Provided data:
::::::::

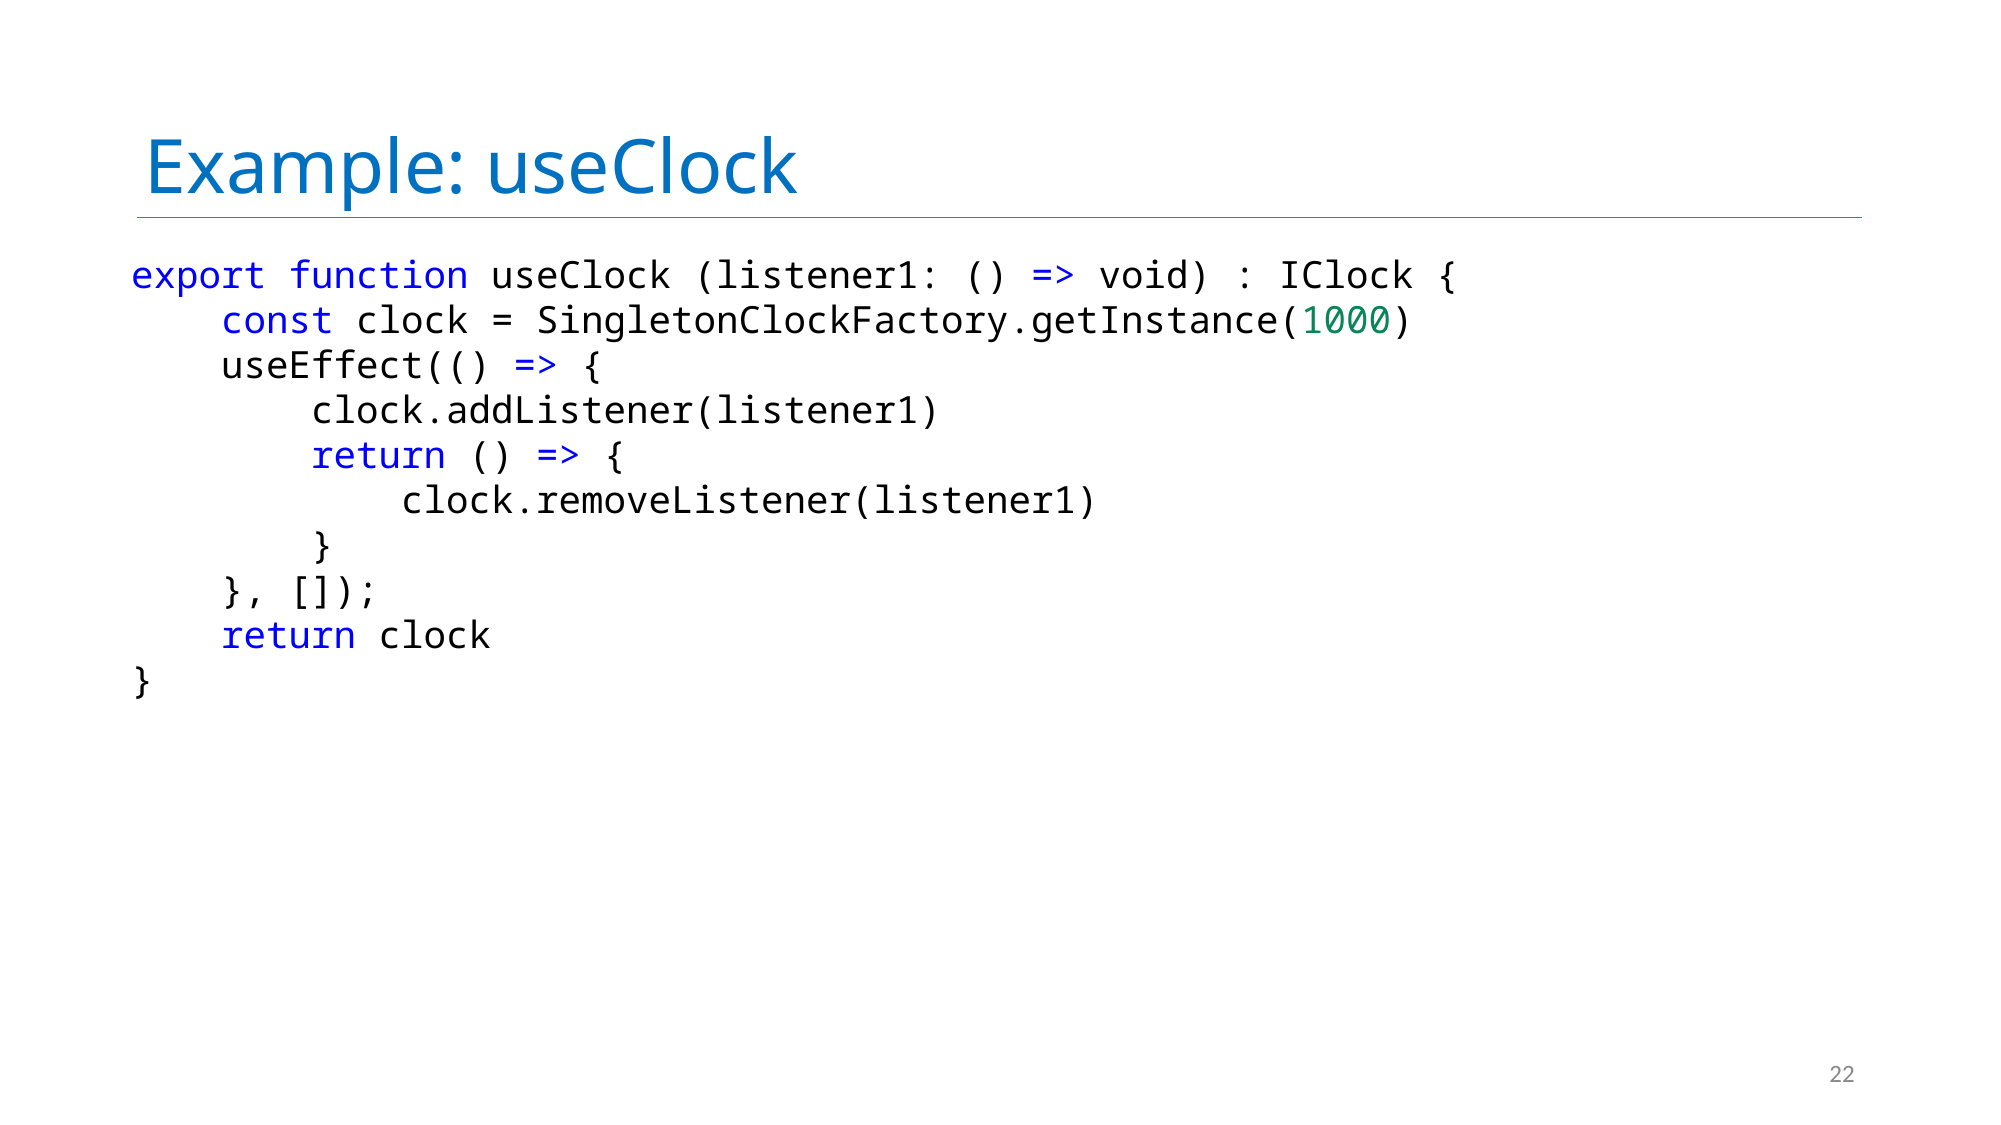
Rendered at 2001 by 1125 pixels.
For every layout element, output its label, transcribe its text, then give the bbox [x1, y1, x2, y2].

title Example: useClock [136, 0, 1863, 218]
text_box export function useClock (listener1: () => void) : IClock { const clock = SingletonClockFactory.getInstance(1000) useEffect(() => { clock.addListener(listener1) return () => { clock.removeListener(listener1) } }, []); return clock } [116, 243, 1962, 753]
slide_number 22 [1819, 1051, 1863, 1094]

::::::::

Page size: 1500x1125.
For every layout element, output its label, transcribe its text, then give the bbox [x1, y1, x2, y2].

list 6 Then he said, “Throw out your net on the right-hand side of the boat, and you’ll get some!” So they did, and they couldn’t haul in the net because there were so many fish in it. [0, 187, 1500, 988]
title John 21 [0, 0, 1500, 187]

::::::::

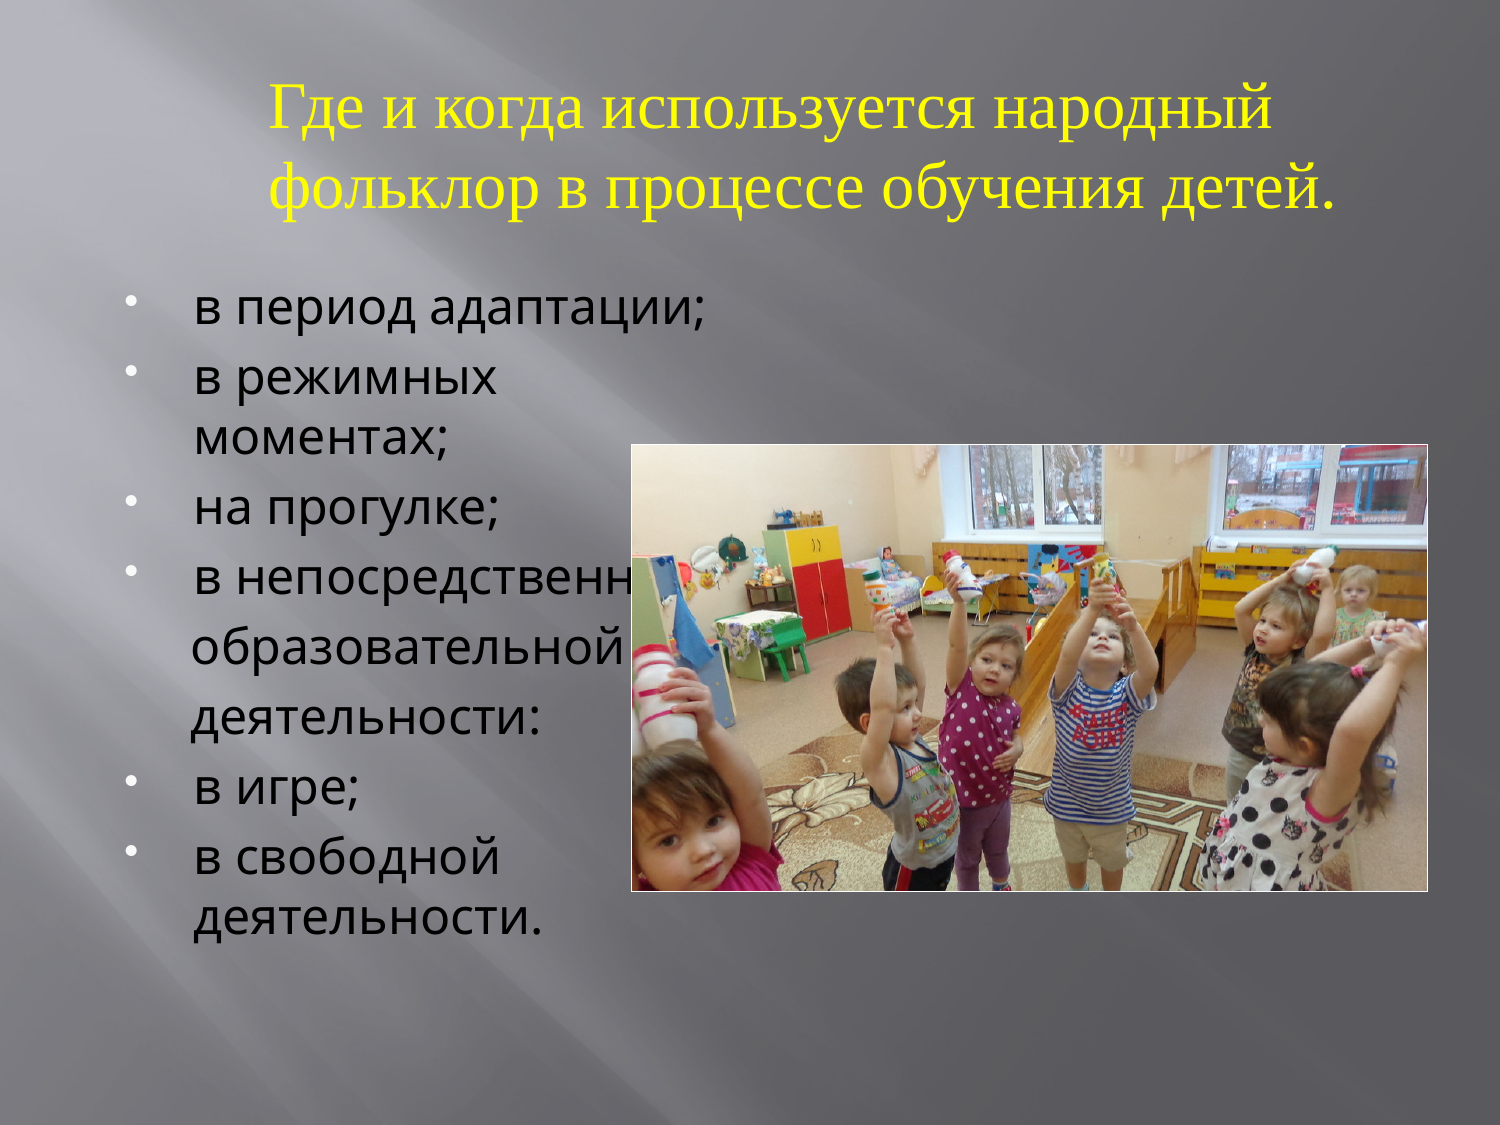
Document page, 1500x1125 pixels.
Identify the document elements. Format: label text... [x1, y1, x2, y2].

::::::::

In the entries above, find each line that has the word "pixels". Copy it.

Rendered at 2001 by 1125 pixels.
Document page, 1500x1125 pixels.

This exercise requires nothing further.